(WORK REQUIRED) Reproduce word for word the listing from the line with "The 过竹西·百折清湾抱野田 slice" to the line with "Reading left to", including both of those lines. Leave the pictures out of your answer.

(RECORDED DATA)
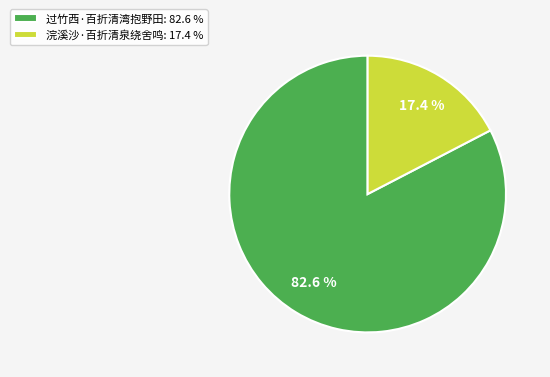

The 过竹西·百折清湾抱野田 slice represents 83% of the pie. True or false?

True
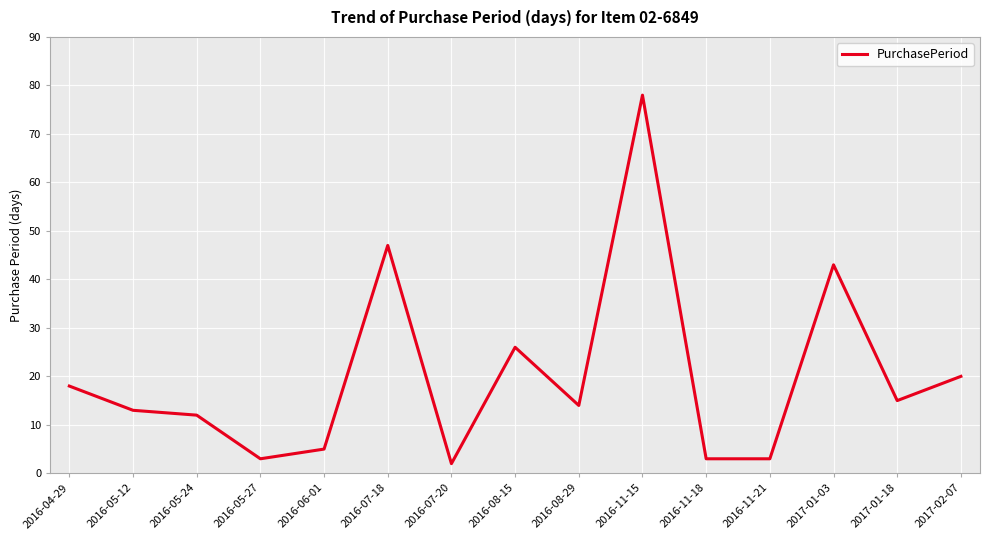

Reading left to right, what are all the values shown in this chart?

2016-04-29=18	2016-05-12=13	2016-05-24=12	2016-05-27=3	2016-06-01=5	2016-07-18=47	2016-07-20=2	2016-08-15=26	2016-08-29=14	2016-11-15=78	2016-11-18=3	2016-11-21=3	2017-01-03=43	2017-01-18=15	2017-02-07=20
* * *
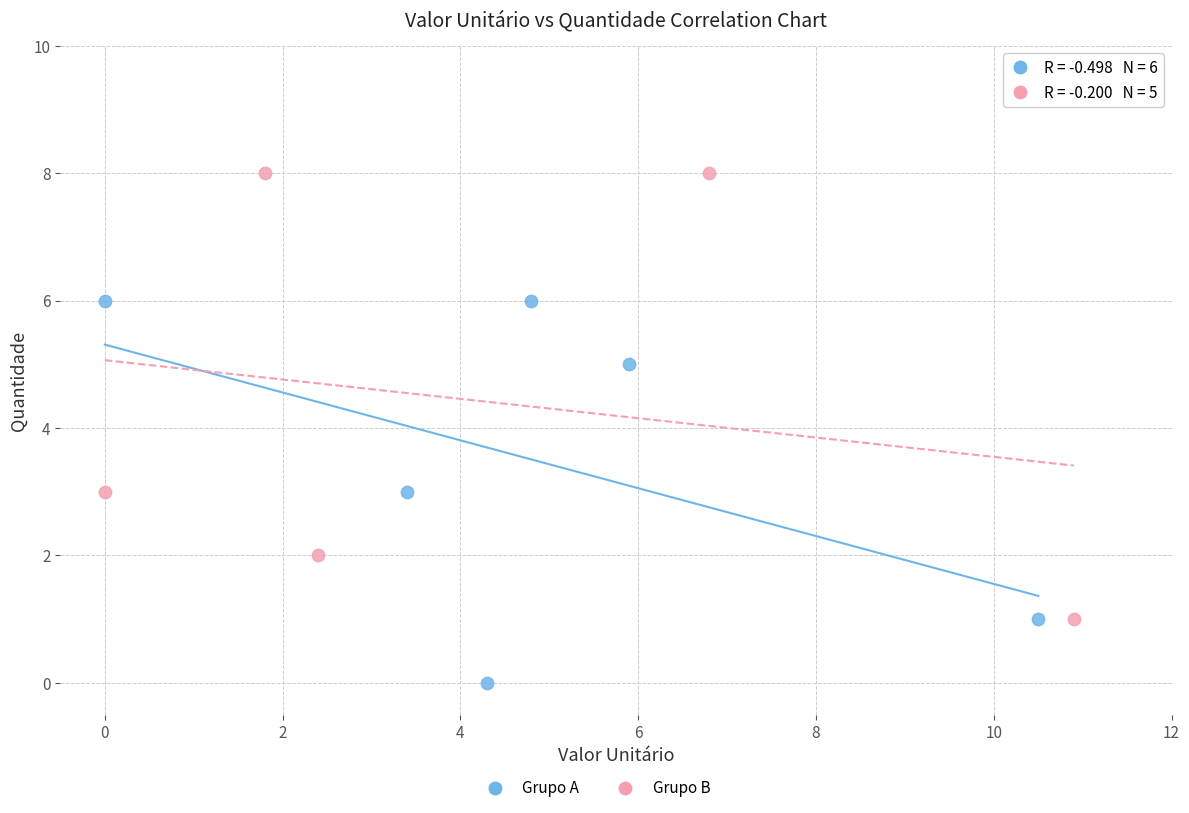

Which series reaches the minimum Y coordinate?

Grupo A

(OUTPUT FOR THIS EXERCISE)
The 过竹西·百折清湾抱野田 slice represents 83% of the pie. True or false?

True

Reading left to right, what are all the values shown in this chart?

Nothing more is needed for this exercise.